Task goal >>
In the listing below, every line with the word "Checklist" needs to be copied.
*** Information shown Section Begins ***
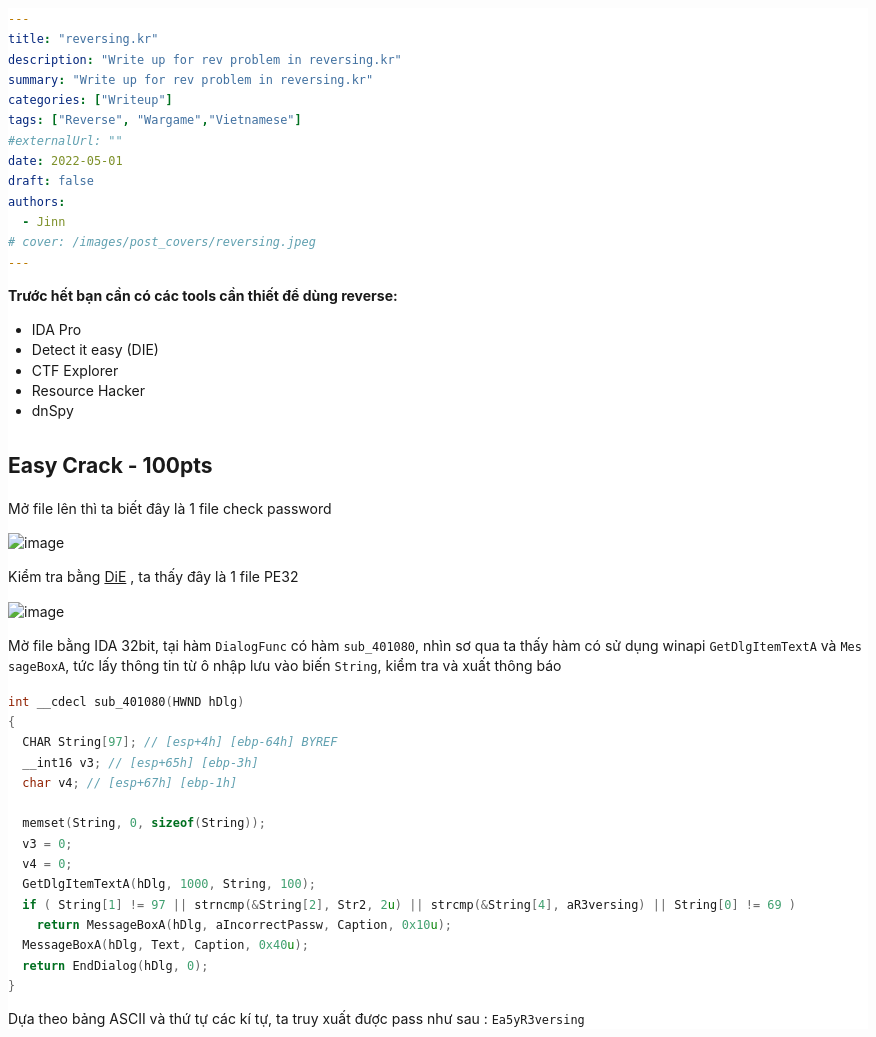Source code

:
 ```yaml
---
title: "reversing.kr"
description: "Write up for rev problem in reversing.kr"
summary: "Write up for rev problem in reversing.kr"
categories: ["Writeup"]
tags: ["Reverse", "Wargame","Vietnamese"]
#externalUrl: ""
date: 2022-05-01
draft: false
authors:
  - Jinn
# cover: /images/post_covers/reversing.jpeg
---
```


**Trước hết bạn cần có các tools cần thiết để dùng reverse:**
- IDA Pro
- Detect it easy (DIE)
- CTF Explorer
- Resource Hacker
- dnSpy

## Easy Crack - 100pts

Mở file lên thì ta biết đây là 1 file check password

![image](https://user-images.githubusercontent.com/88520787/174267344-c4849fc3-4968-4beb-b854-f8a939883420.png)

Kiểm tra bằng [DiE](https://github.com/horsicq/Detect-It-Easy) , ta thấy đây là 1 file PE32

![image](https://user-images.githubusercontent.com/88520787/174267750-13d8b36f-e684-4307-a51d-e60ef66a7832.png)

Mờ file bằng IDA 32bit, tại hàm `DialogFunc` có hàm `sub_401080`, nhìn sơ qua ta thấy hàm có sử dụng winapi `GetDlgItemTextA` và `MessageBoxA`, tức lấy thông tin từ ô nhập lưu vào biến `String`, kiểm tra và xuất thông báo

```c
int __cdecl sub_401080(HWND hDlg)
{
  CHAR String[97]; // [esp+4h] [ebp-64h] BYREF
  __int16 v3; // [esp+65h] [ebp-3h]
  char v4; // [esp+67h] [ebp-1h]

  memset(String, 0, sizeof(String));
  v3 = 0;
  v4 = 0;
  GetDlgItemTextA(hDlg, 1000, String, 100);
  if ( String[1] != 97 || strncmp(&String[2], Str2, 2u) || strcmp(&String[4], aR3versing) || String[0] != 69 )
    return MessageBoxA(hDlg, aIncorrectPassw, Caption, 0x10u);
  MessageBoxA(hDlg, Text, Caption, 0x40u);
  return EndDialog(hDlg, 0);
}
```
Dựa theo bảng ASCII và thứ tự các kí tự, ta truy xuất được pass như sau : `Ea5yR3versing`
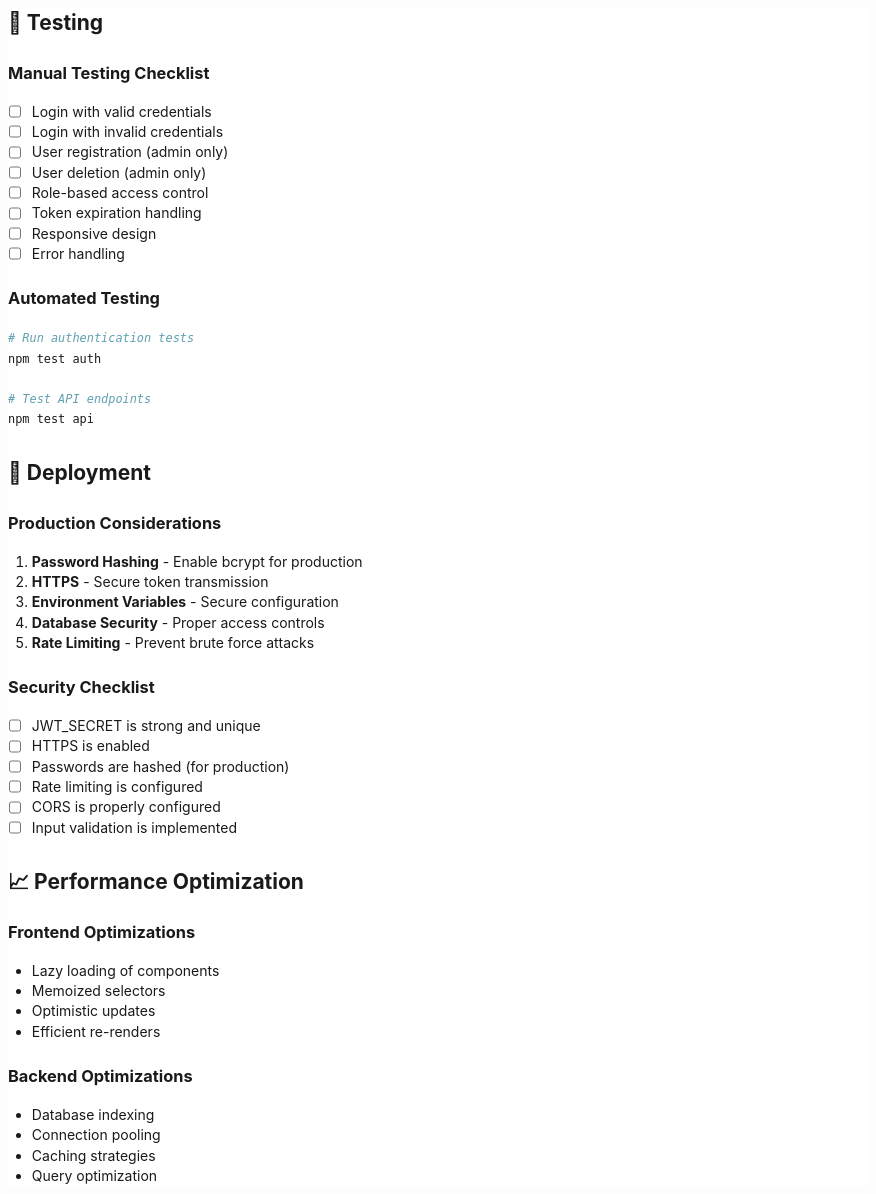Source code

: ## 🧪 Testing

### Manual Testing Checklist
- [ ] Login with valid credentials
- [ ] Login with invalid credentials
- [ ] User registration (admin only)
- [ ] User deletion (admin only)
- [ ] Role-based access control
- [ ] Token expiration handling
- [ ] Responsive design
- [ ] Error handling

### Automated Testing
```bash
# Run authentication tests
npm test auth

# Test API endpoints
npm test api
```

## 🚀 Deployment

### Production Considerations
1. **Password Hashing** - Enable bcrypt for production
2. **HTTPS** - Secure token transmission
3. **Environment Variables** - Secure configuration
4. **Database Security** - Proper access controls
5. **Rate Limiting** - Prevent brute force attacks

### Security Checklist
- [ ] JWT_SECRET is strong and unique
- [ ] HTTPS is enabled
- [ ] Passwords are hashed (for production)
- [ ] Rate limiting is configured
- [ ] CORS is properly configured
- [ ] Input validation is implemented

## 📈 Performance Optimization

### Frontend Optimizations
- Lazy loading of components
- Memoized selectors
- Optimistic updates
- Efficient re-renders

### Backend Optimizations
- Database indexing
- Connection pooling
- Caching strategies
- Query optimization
*** Information shown Section Ends ***
Solution to the problem >>
### Manual Testing Checklist
### Security Checklist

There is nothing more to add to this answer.